Rugby seasons across the province have been shelved for the rest of the season due to the COVID-19 pandemic, following an announcement from BC Rugby last week.
But rather than wallow in the disappointment of a scuttled schedule, Bayside Rugby Club’s men’s coach Andy Blackburn hopes instead to use the break to bring forth positive change.
Namely, he’s renewed a push – which he said he’s made before – for the province’s club rugby season to move to a condensed spring schedule, rather than the current setup that runs in two halves, with the first running through the fall and winter – with an extended break for the holidays – and the second beginning in late winter/early spring, eventually wrapping up with provincial finals in May.
“It’s the biggest issue we have here in B.C., and I’ve been one of the biggest proponents of a new season,” Blackburn told Peace Arch News.
There are a handful of issues with the existing setup, Blackburn continued.
For starters, the B.C. rugby season – like the province’s soccer schedule – does not line up with leagues elsewhere, as it’s nearly impossible in other parts of the country to play an outdoor field sport in snowy, cold conditions.
But perhaps most important, Blackburn notes, is the sheer length of the season, which currently starts with preseasons games in late summer, and doesn’t wrap up until nine months later.
“It’s just the grind of the schedule … it’s not the number of games, it’s just the nature of how they’re scheduled,” he explained.
“And we’ve got that five- or six-week break (for Christmas) right in the middle of the season. Your players are just becoming match-fit come November, and then suddenly they have a break.

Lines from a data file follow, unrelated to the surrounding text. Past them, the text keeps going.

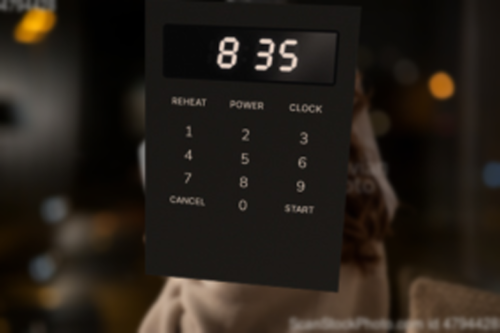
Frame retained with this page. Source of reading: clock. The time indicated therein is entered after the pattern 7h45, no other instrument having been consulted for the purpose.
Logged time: 8h35
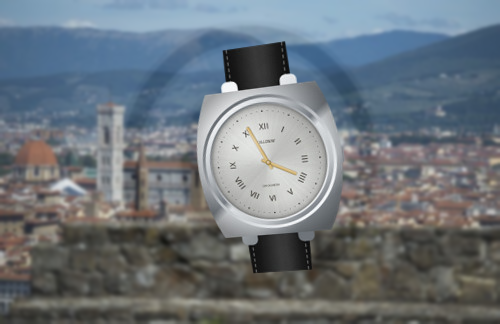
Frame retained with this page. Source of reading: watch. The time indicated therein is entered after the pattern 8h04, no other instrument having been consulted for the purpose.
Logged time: 3h56
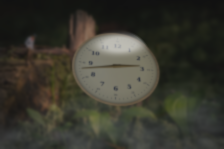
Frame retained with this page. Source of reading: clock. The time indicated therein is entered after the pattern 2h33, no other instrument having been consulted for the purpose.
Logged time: 2h43
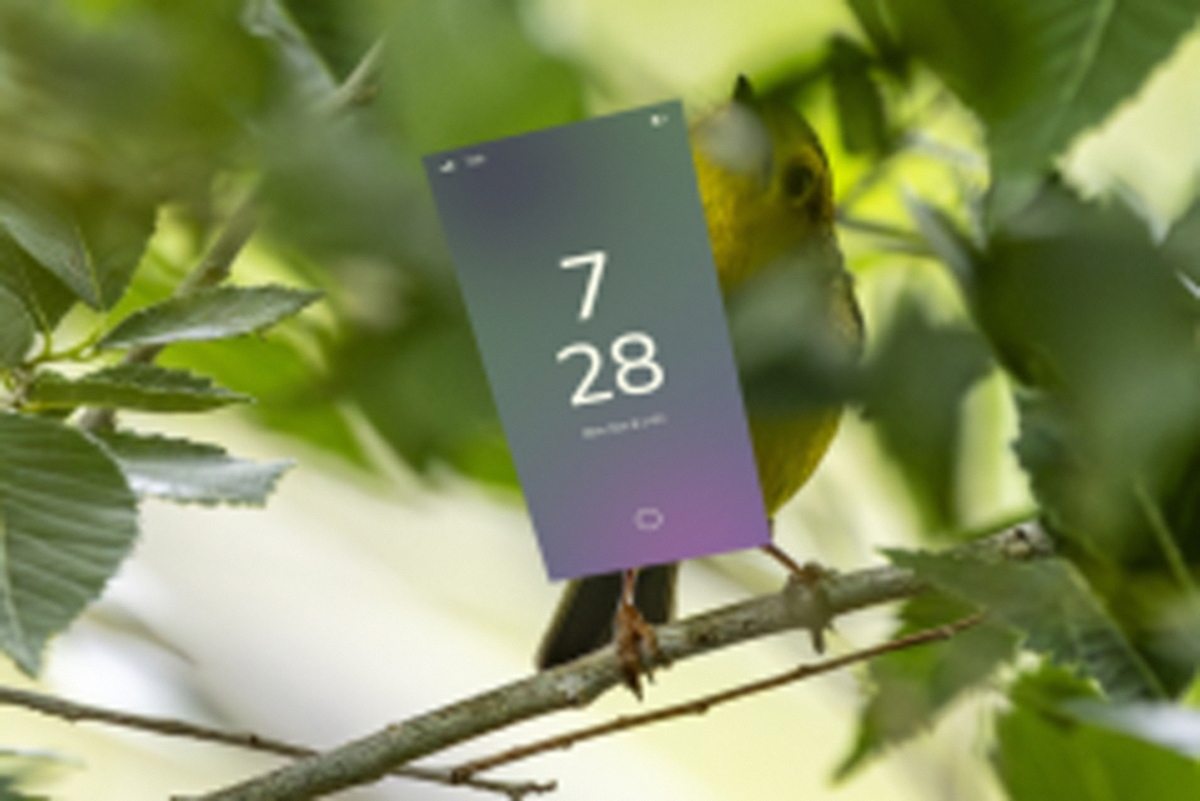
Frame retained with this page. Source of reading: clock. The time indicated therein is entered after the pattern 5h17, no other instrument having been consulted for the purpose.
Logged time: 7h28
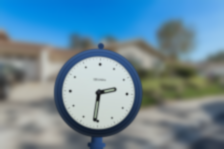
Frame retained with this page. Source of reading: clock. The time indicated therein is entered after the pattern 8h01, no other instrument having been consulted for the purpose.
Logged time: 2h31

“And these are amateur players – and your average amateur player doesn’t use that break wisely. And then they come back in worse shape than when they left, and you start all over again and hope to get into top form in time for playoffs. You never really get players playing at the peak of fitness for any prolonged period of time.”
In recent years, Bayside – and other clubs – have seen numbers decline as players are unable or unwilling to commit for such long periods of time, Blackburn said. As well, playing nine months out of the year takes its toll on players physically, he added.
In fact, players’ health and safety was a key reason the current season was scrapped, rather than simply pushed ahead to an undetermined summer date.
“Rugby is a contact sport, so what shape would these players be in if it’s suddenly ‘Game-on’ in a few months? Player welfare was a big issue.”
Though the current COVID-19 crisis was unexpected and out of anyone’s control, Blackburn noted that this is the second year in a row the season has been truncated due to unforeseen circumstances. Last year, B.C. club teams – of all ages and genders – did not play for a number of weeks due to snow and ice.
“We had about a five-week period where we didn’t play a game because hell froze over,” Blackburn said.
“These things – like COVID – they’re out of anyone’s control, but it’s still hard to look at what’s happened and say we’ve offered value for the money our players are paying.”
Though bullish on the idea of a schedule switch, Blackburn admits there could be field availability issues for some clubs if they’re suddenly playing later into the spring, though he suggested home games for those teams could be played earlier in the schedule before city fields gets booked with new sports. Games could also be played on a Thursday or Friday night rather than the more traditional Saturday afternoon, he said.
As well, if the current crisis improves by late summer, for example, and players are allowed back on the pitch, Blackburn knows it may be tough to convince players – fresh off a forced sabbatical – that they’ll now have to wait until the following March to play. If such a scenario comes to pass, he suggested less-competitive events could be scheduled – from exhibition tournaments to seven-a-side games – to fill the void.
“After times like this right now, I think a lot of people would come out of the woodwork to play again, whether it’s touch rugby, sevens or something with lower stakes,” he said. “Just get people playing again.
“If we – and BC Rugby – would just think outside the box a little bit, we could use this as an opportunity to adjust, look to the future and say, ‘How can we do things differently?’ I think a season change is one good thing that could come from this (current cancellation).
“If it ain’t broke, don’t fix it. But this has been broke for a long period of time.”